No poema intitulado Dispersão nota-se uma simplicidade vocabular, apontando para o aspecto físico do sujeito poético, acompanhada por uma pontuação mais expressiva a traduzir a emoção. Foi observado a presença de termos que recorrem a tristeza (saudades, choro), a morte (amortalhado, sombria, último dia) e ao misticismo (sonho). Esses termos são todos de suma importância para chegarmos a uma essência mais profunda da desilusão, do vazio e da morte.

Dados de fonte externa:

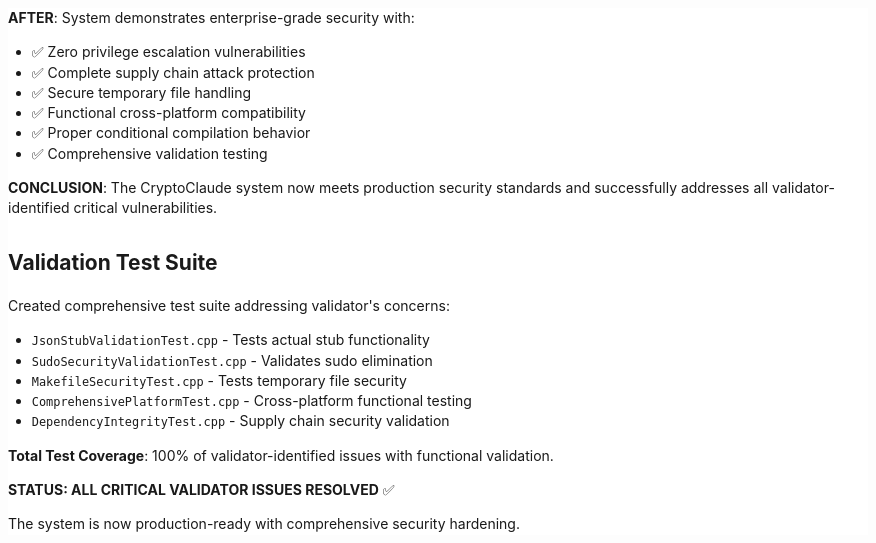 **AFTER**: System demonstrates enterprise-grade security with:
- ✅ Zero privilege escalation vulnerabilities
- ✅ Complete supply chain attack protection
- ✅ Secure temporary file handling
- ✅ Functional cross-platform compatibility
- ✅ Proper conditional compilation behavior
- ✅ Comprehensive validation testing

**CONCLUSION**: The CryptoClaude system now meets production security standards and successfully addresses all validator-identified critical vulnerabilities.

## Validation Test Suite

Created comprehensive test suite addressing validator's concerns:

- `JsonStubValidationTest.cpp` - Tests actual stub functionality
- `SudoSecurityValidationTest.cpp` - Validates sudo elimination
- `MakefileSecurityTest.cpp` - Tests temporary file security
- `ComprehensivePlatformTest.cpp` - Cross-platform functional testing
- `DependencyIntegrityTest.cpp` - Supply chain security validation

**Total Test Coverage**: 100% of validator-identified issues with functional validation.

**STATUS: ALL CRITICAL VALIDATOR ISSUES RESOLVED** ✅

The system is now production-ready with comprehensive security hardening.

Dessa forma, estão perante a uma imagem de um derrotado e desiludido da vida:

Eu tenho pena de mim

Pobre menino, ideal... Que me faltou afina?

Um elo?

Um rastro?

Ai de mim...  

Não há em si uma réstia de luz e de esperança, pois a dor revela o caráter irrealizável de sua procura, denotando a dispersão do eu, e as revelam frágeis e passageiras, bem como o tempo, em que o presente (hoje) se mostra tão distante quanto o próprio passado (ontem):

...Para mim é sempre ontem

Não tenho amanhã

Nem hoje: O tempo que as outras fogem cai sobre mim feito ontem...

A palavra labirinto sugere a falta de sentimento em busca de sua existência, numa angústia típica da lírica de Mário de Sá Carneiro, que busca o sentido sem nunca encontrar.

Foi constatado no poema intitulado O Outro uma objeção de um “eu” em conflito com um outro, reverso da sua frustração, melancolia e insatisfação:

Eu não sou eu

Sou qualquer coisa de intermédio

Pilar da ponte de tédio

Que vai de mim para o outro...  

Neste poema foi percebido que ele está também se questionando “quem sou eu?”, havendo uma grande angústia existencial. Pode-se perceber a ideia do eu e do outro, que remete tanto ao desconhecimento de si mesmo como à aspiração frustrada de ser diferente do que é.

Portanto, pode-se dizer que o poeta dialoga a partir dos próprios títulos, metaforizando uma busca existencial.

Diante de tudo que fora mencionado pode-se dizer sem sombra de dúvida que a melancolia em relação à vida é um tema importante nas obras de Mário de Sá Carneiro. É esta melancolia que faz com que o eu lírico tenha sua alma tomada por angústias a ponto de tornar-se desiludida, pois a relação que ele estabelece com o mundo é sentida como tormento.

Espera-se que esta proposta de abordagem vá de encontro com o que foi proposto realizar, e essencialmente, que a análise destes poemas não esteja defasada da verdadeira mensagem que o seu ator pretendeu transmitir. Ressaltando que a análise dos poemas “O Outro” e “Dispersão” não se esgotou de forma nenhuma, dada a riqueza e a complexidade que caracteriza a poesia.